Going into last season, Ricky Nolasco‘s solid rookie campaign pointed to a budding star poised to make a large fantasy impact. He finished the year with a solid 13-9 record for a decent Florida Marlins club, but also put up a disappointing 5.06 ERA — a full run and a half higher than his previous season.
Some might see Nolasco’s extremely large jump in BABIP from .284 in 2008 to .336 in 2009 and his impressive FIP (Fielding Independent Pitching – a measure that runs on a similar scale to ERA but strips out factors such as defense, run and bullpen support) of 3.35 for the year as signs of a particularly unlucky season and thus expect regression to the mean this year. But there’s more to it than that. The key is to look at the splits.
The disparity between his April/May and June/July splits is quite astonishing. Nolasco posted a huge 6.49 FIP in May coupled with an absurd BABIP of .418 and a left-on-base percentage of 37.6%. This means that 62.4% of batters that reached base against Nolasco ended up scoring! Compare this with one month later, when all of those stats fell faster than stock in Toyota. In June and July, Nolasco saw his BABIP fall to around .300 and his LOB% rise to a solid 75%. His FIP fell below 3.00. So what happened? We know that he was not injured, so the answer must have involved his mechanics.
Whatever it was did not seem to affect Nolasco’s ability to hit the strike zone. Bloomberg Sports’ performance grid shows that his walks per nine innings (BB/9) stayed right around his career average. Instead, it appears the culprit was an inability to keep the ball down in the zone, as evidenced by his flyball percentage (FB%), which jumped to 50%, from his usual average of about 41%. Needless to say, this is a big problem for a major league pitcher, especially one that depends on a dominant slider as one of his go to pitches.
If a slider is thrown properly it should have significant lateral movement as well as diving action, causing hitters to swing over top of the ball and drive it into the ground, or miss it completely. However, delivery issues could significantly hinder a pitcher’s ability to achieve this breaking action. When thrown poorly a slider will stay flat and be easily distinguished by the hitter, (as explained in detail here) which is what appears to have happened to Nolasco.
The increased FB% and a drop of two strikeouts per nine innings, to 7 from 9, indicates that batters were able to square up his pitches far more often then normal. Instead of hitters rolling over his breaking stuff and driving it into the ground, they were able to make more solid contact — and Nolasco struggled as a result. The Bloomberg Sports hits per nine innings chart (H/9) shows just how bad it got for him. At one point he was giving up five more hits than the league average. The H/9 chart also shows a strong correlation with the BABIP chart. This is a clear indication that what many thought was a run of bad luck, was also the result of bad pitching.
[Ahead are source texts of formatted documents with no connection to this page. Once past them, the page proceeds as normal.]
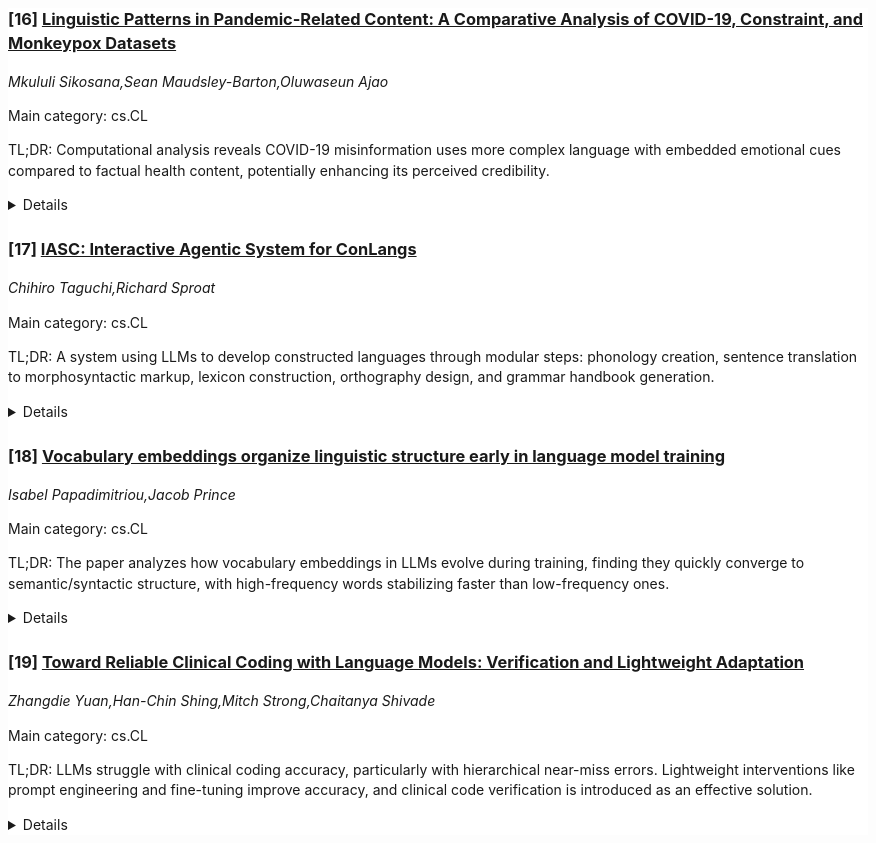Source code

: 
### [16] [Linguistic Patterns in Pandemic-Related Content: A Comparative Analysis of COVID-19, Constraint, and Monkeypox Datasets](https://arxiv.org/abs/2510.07579)
*Mkululi Sikosana,Sean Maudsley-Barton,Oluwaseun Ajao*

Main category: cs.CL

TL;DR: Computational analysis reveals COVID-19 misinformation uses more complex language with embedded emotional cues compared to factual health content, potentially enhancing its perceived credibility.


<details><summary>Details</summary></details>


### [17] [IASC: Interactive Agentic System for ConLangs](https://arxiv.org/abs/2510.07591)
*Chihiro Taguchi,Richard Sproat*

Main category: cs.CL

TL;DR: A system using LLMs to develop constructed languages through modular steps: phonology creation, sentence translation to morphosyntactic markup, lexicon construction, orthography design, and grammar handbook generation.


<details><summary>Details</summary></details>


### [18] [Vocabulary embeddings organize linguistic structure early in language model training](https://arxiv.org/abs/2510.07613)
*Isabel Papadimitriou,Jacob Prince*

Main category: cs.CL

TL;DR: The paper analyzes how vocabulary embeddings in LLMs evolve during training, finding they quickly converge to semantic/syntactic structure, with high-frequency words stabilizing faster than low-frequency ones.


<details><summary>Details</summary></details>


### [19] [Toward Reliable Clinical Coding with Language Models: Verification and Lightweight Adaptation](https://arxiv.org/abs/2510.07629)
*Zhangdie Yuan,Han-Chin Shing,Mitch Strong,Chaitanya Shivade*

Main category: cs.CL

TL;DR: LLMs struggle with clinical coding accuracy, particularly with hierarchical near-miss errors. Lightweight interventions like prompt engineering and fine-tuning improve accuracy, and clinical code verification is introduced as an effective solution.


<details><summary>Details</summary></details>
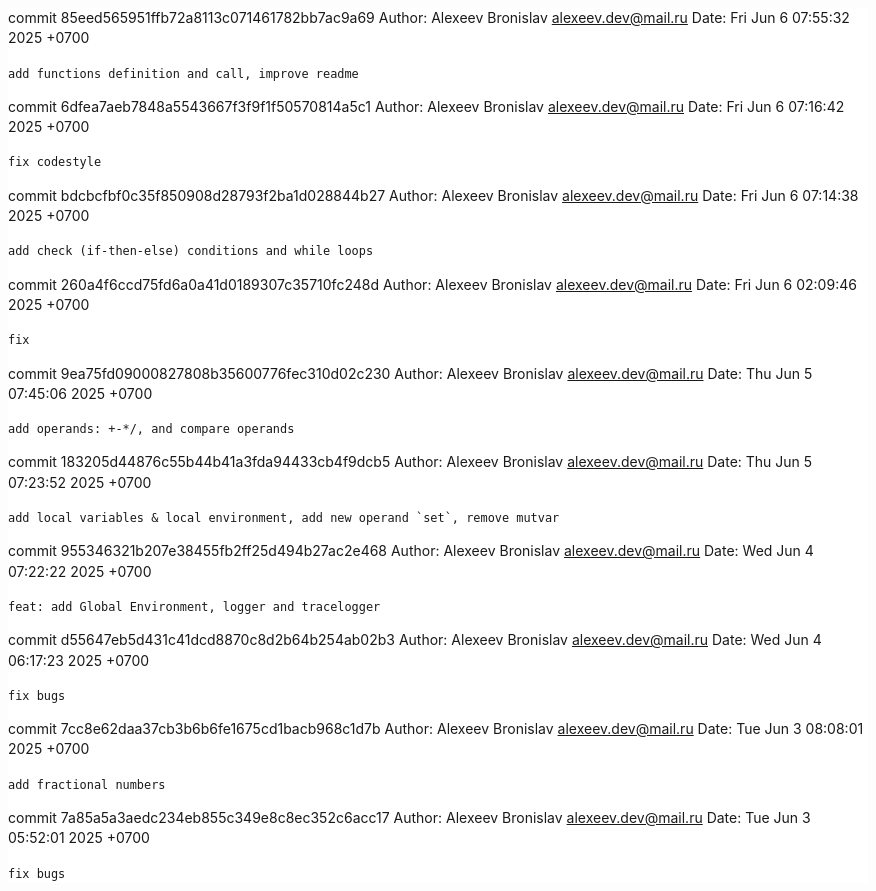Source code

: commit 85eed565951ffb72a8113c071461782bb7ac9a69
Author: Alexeev Bronislav <alexeev.dev@mail.ru>
Date:   Fri Jun 6 07:55:32 2025 +0700

    add functions definition and call, improve readme

commit 6dfea7aeb7848a5543667f3f9f1f50570814a5c1
Author: Alexeev Bronislav <alexeev.dev@mail.ru>
Date:   Fri Jun 6 07:16:42 2025 +0700

    fix codestyle

commit bdcbcfbf0c35f850908d28793f2ba1d028844b27
Author: Alexeev Bronislav <alexeev.dev@mail.ru>
Date:   Fri Jun 6 07:14:38 2025 +0700

    add check (if-then-else) conditions and while loops

commit 260a4f6ccd75fd6a0a41d0189307c35710fc248d
Author: Alexeev Bronislav <alexeev.dev@mail.ru>
Date:   Fri Jun 6 02:09:46 2025 +0700

    fix

commit 9ea75fd09000827808b35600776fec310d02c230
Author: Alexeev Bronislav <alexeev.dev@mail.ru>
Date:   Thu Jun 5 07:45:06 2025 +0700

    add operands: +-*/, and compare operands

commit 183205d44876c55b44b41a3fda94433cb4f9dcb5
Author: Alexeev Bronislav <alexeev.dev@mail.ru>
Date:   Thu Jun 5 07:23:52 2025 +0700

    add local variables & local environment, add new operand `set`, remove mutvar

commit 955346321b207e38455fb2ff25d494b27ac2e468
Author: Alexeev Bronislav <alexeev.dev@mail.ru>
Date:   Wed Jun 4 07:22:22 2025 +0700

    feat: add Global Environment, logger and tracelogger

commit d55647eb5d431c41dcd8870c8d2b64b254ab02b3
Author: Alexeev Bronislav <alexeev.dev@mail.ru>
Date:   Wed Jun 4 06:17:23 2025 +0700

    fix bugs

commit 7cc8e62daa37cb3b6b6fe1675cd1bacb968c1d7b
Author: Alexeev Bronislav <alexeev.dev@mail.ru>
Date:   Tue Jun 3 08:08:01 2025 +0700

    add fractional numbers

commit 7a85a5a3aedc234eb855c349e8c8ec352c6acc17
Author: Alexeev Bronislav <alexeev.dev@mail.ru>
Date:   Tue Jun 3 05:52:01 2025 +0700

    fix bugs
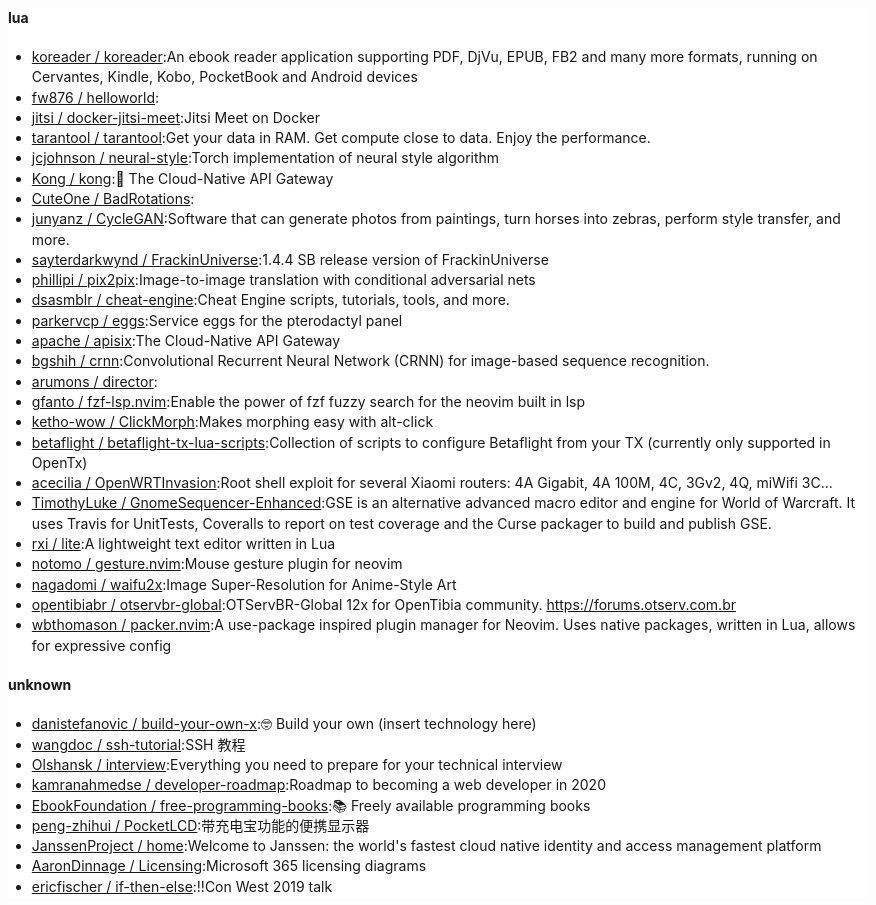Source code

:#### lua
* [koreader / koreader](https://github.com/koreader/koreader):An ebook reader application supporting PDF, DjVu, EPUB, FB2 and many more formats, running on Cervantes, Kindle, Kobo, PocketBook and Android devices
* [fw876 / helloworld](https://github.com/fw876/helloworld):
* [jitsi / docker-jitsi-meet](https://github.com/jitsi/docker-jitsi-meet):Jitsi Meet on Docker
* [tarantool / tarantool](https://github.com/tarantool/tarantool):Get your data in RAM. Get compute close to data. Enjoy the performance.
* [jcjohnson / neural-style](https://github.com/jcjohnson/neural-style):Torch implementation of neural style algorithm
* [Kong / kong](https://github.com/Kong/kong):🦍
The Cloud-Native API Gateway
* [CuteOne / BadRotations](https://github.com/CuteOne/BadRotations):
* [junyanz / CycleGAN](https://github.com/junyanz/CycleGAN):Software that can generate photos from paintings, turn horses into zebras, perform style transfer, and more.
* [sayterdarkwynd / FrackinUniverse](https://github.com/sayterdarkwynd/FrackinUniverse):1.4.4 SB release version of FrackinUniverse
* [phillipi / pix2pix](https://github.com/phillipi/pix2pix):Image-to-image translation with conditional adversarial nets
* [dsasmblr / cheat-engine](https://github.com/dsasmblr/cheat-engine):Cheat Engine scripts, tutorials, tools, and more.
* [parkervcp / eggs](https://github.com/parkervcp/eggs):Service eggs for the pterodactyl panel
* [apache / apisix](https://github.com/apache/apisix):The Cloud-Native API Gateway
* [bgshih / crnn](https://github.com/bgshih/crnn):Convolutional Recurrent Neural Network (CRNN) for image-based sequence recognition.
* [arumons / director](https://github.com/arumons/director):
* [gfanto / fzf-lsp.nvim](https://github.com/gfanto/fzf-lsp.nvim):Enable the power of fzf fuzzy search for the neovim built in lsp
* [ketho-wow / ClickMorph](https://github.com/ketho-wow/ClickMorph):Makes morphing easy with alt-click
* [betaflight / betaflight-tx-lua-scripts](https://github.com/betaflight/betaflight-tx-lua-scripts):Collection of scripts to configure Betaflight from your TX (currently only supported in OpenTx)
* [acecilia / OpenWRTInvasion](https://github.com/acecilia/OpenWRTInvasion):Root shell exploit for several Xiaomi routers: 4A Gigabit, 4A 100M, 4C, 3Gv2, 4Q, miWifi 3C...
* [TimothyLuke / GnomeSequencer-Enhanced](https://github.com/TimothyLuke/GnomeSequencer-Enhanced):GSE is an alternative advanced macro editor and engine for World of Warcraft. It uses Travis for UnitTests, Coveralls to report on test coverage and the Curse packager to build and publish GSE.
* [rxi / lite](https://github.com/rxi/lite):A lightweight text editor written in Lua
* [notomo / gesture.nvim](https://github.com/notomo/gesture.nvim):Mouse gesture plugin for neovim
* [nagadomi / waifu2x](https://github.com/nagadomi/waifu2x):Image Super-Resolution for Anime-Style Art
* [opentibiabr / otservbr-global](https://github.com/opentibiabr/otservbr-global):OTServBR-Global 12x for OpenTibia community. https://forums.otserv.com.br
* [wbthomason / packer.nvim](https://github.com/wbthomason/packer.nvim):A use-package inspired plugin manager for Neovim. Uses native packages, written in Lua, allows for expressive config

#### unknown
* [danistefanovic / build-your-own-x](https://github.com/danistefanovic/build-your-own-x):🤓
Build your own (insert technology here)
* [wangdoc / ssh-tutorial](https://github.com/wangdoc/ssh-tutorial):SSH 教程
* [Olshansk / interview](https://github.com/Olshansk/interview):Everything you need to prepare for your technical interview
* [kamranahmedse / developer-roadmap](https://github.com/kamranahmedse/developer-roadmap):Roadmap to becoming a web developer in 2020
* [EbookFoundation / free-programming-books](https://github.com/EbookFoundation/free-programming-books):📚
Freely available programming books
* [peng-zhihui / PocketLCD](https://github.com/peng-zhihui/PocketLCD):带充电宝功能的便携显示器
* [JanssenProject / home](https://github.com/JanssenProject/home):Welcome to Janssen: the world's fastest cloud native identity and access management platform
* [AaronDinnage / Licensing](https://github.com/AaronDinnage/Licensing):Microsoft 365 licensing diagrams
* [ericfischer / if-then-else](https://github.com/ericfischer/if-then-else):!!Con West 2019 talk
On May 22, Nolasco was sent down to Triple-A to work out his issues, and whatever adjustments were made worked out well. After he returned on June 7, Nolasco saw a return to his old results. His flyball rates fell in both June and July, bottoming out at 24.1%, his groundball rate skyrocketed to 54.2%, and his K/9 returned to its normal rate of better than 9.0. During this time Nolasco achieved a miniscule 2.34 FIP.
In 2010 it won’t be better luck, or better fielding that enables Ricky Nolasco to return to the mean, and the hearts of fantasy managers. Look to see if he can become more consistent in his delivery. If he can do this, he will make a very solid number two starting pitcher for any fantasy team.